Ça donne un tas d’idées et ça remet en question. Plus on voit ce genre de comptes et plus on s’interroge sur nos propres pratiques. Les super mamans donnent des clés. Elles partagent les astuces. Elles encouragent, aident, accompagnent les autres mamans très souvent.

C’est une jolie ronde de bienveillance. Un cercle vertueux qui se dessinent dans l’intérêt des enfants.

En théorie, c’est donc plutôt chouette.

 

Pas bien…

Mais en pratique, les bons sentiments ont parfois l’effet inverse.

Je regarde en général les posts et les stories avec un sourire et l’envie d’applaudir. Et parfois, je les regarde avec une certaine culpabilité. Oui, elle n’est jamais bien loin…

Pour exemple, je suis un compte tout beige-bisounours. Le feed (les photos publiées) est lisse et parfaitement travaillé et maîtrisé. C’est beau à voir. C’est tendre.

La maison est super bien rangée et organisée. Les céréales sont dans des boîtes toutes propres, la décoration semble sortir d’un magazine, les vêtements des enfants sont assortis…Les jouets sont en bois et d’inspiration Montessori…

Alors même si, de temps en temps, elle nous montre un petit coup de mou ou un t-shirt qui dépasse du pantalon à bretelles, l’essentiel est dans la perfection.

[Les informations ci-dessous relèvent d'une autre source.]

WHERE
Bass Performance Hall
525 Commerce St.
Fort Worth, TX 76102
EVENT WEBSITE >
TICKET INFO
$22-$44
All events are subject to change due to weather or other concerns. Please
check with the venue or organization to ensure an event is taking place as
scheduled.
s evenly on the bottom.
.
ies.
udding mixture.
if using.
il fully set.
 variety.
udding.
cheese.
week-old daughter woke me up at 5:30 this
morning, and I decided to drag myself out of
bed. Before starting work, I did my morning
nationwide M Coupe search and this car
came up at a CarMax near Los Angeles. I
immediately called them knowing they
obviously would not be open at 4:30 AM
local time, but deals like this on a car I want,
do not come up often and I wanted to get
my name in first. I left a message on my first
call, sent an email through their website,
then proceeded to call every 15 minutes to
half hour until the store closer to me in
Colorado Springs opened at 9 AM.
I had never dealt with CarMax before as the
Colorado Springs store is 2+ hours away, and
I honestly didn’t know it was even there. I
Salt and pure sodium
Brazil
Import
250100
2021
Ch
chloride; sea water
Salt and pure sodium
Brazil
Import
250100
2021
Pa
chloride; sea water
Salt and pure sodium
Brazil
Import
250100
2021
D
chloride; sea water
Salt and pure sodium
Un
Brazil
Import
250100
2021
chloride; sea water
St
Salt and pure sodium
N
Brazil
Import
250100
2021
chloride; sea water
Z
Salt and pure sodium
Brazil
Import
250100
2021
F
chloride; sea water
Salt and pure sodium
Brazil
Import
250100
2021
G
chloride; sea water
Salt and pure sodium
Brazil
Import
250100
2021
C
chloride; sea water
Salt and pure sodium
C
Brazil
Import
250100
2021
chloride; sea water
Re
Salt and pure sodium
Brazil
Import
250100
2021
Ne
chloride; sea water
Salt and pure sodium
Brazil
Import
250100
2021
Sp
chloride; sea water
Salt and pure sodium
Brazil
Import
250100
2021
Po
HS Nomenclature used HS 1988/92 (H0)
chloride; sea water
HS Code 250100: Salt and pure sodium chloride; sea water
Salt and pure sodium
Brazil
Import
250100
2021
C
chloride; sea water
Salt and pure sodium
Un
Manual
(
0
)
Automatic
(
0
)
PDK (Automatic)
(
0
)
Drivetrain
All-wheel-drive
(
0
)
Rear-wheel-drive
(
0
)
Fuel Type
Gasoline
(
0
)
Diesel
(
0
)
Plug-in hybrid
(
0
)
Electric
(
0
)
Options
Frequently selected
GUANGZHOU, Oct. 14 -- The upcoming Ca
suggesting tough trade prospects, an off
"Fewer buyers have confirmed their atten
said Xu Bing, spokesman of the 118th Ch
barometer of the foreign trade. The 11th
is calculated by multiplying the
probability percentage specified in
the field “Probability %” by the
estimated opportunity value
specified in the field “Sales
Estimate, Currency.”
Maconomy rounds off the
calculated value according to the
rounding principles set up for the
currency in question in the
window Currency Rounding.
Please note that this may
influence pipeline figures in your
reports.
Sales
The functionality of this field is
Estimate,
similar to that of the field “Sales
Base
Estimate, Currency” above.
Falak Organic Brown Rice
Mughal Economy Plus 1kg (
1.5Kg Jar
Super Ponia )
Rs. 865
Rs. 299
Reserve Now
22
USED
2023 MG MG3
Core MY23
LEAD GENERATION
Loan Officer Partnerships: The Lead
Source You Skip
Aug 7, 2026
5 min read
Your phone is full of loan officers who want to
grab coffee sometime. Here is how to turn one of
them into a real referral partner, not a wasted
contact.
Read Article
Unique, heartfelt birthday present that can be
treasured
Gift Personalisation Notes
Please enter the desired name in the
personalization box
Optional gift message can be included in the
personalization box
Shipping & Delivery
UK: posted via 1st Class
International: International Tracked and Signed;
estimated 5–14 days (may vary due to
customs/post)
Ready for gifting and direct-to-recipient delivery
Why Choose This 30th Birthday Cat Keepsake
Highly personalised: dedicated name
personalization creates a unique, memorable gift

Et c’est cette perfection que je prends en pleine figure. Je l’entends parler avec douceur et tendresse à ses enfants quand moi je prenais la voix du yeti mal réveillé. Je la vois passer du temps avec eux, jouer avec eux alors que j’étais toujours pressée, stressée.

Et je retombe dans mes travers : je me lamente sur mes propres manquements, mes erreurs. Car j’en ai eus et j’en ai faits ! Je le sais ! Je sais aussi qu’il ne sert à rien de pleurer sur le passé.

 

On fait le bilan…

Voilà ce qui est : ces jolis comptes ont ce double effet sur moi.

Ils m’inspirent (et ils sont là pour ça). Mes enfants ont certes bien grandi mais j’apprends encore et je peux toujours appliquer, en les adaptant, les bonnes idées que je glane ici et là.

Ils me font ressentir de la culpabilité. Certes mes enfants ne s’en sortent pas trop mal mais j’aurais aimé être meilleure.

Je n’ai pas pris assez de temps pour eux. Je n’ai pas toujours su garder mon calme. J’ai crié et puni. J’ai dit des mots qu’on associe aujourd’hui à de la VEO (Violence Educative Ordinaire). J’ai parfois pleuré devant eux et voulu être ailleurs. Je me suis impatientée devant leurs réactions d’enfants.

Oui, j’ai mal fait tout un tas de choses. Mais je les ai aimés et je les aime encore aujourd’hui plus que tout. J’ai sacrifié du sommeil (moi qui aime tant dormir) et du temps quand ils en avaient besoin. Je cherche toujours à leur délivrer un enseignement dans chaque épreuve, dans chaque événement, dans chaque discussion. Je les écoute et les encourage.

A moi de ne pas oublier ceci.

 

Comme dans toute chose, il faut savoir en extraire le bon sans en abuser. Je vais donc continuer à suivre ces comptes (et puis, se faire du mal c’est se faire du bien. Je ne vais pas simplement éviter ce qui me perturbe. Trop facile) et je vais également continuer à vous montrer mes failles et mes limites.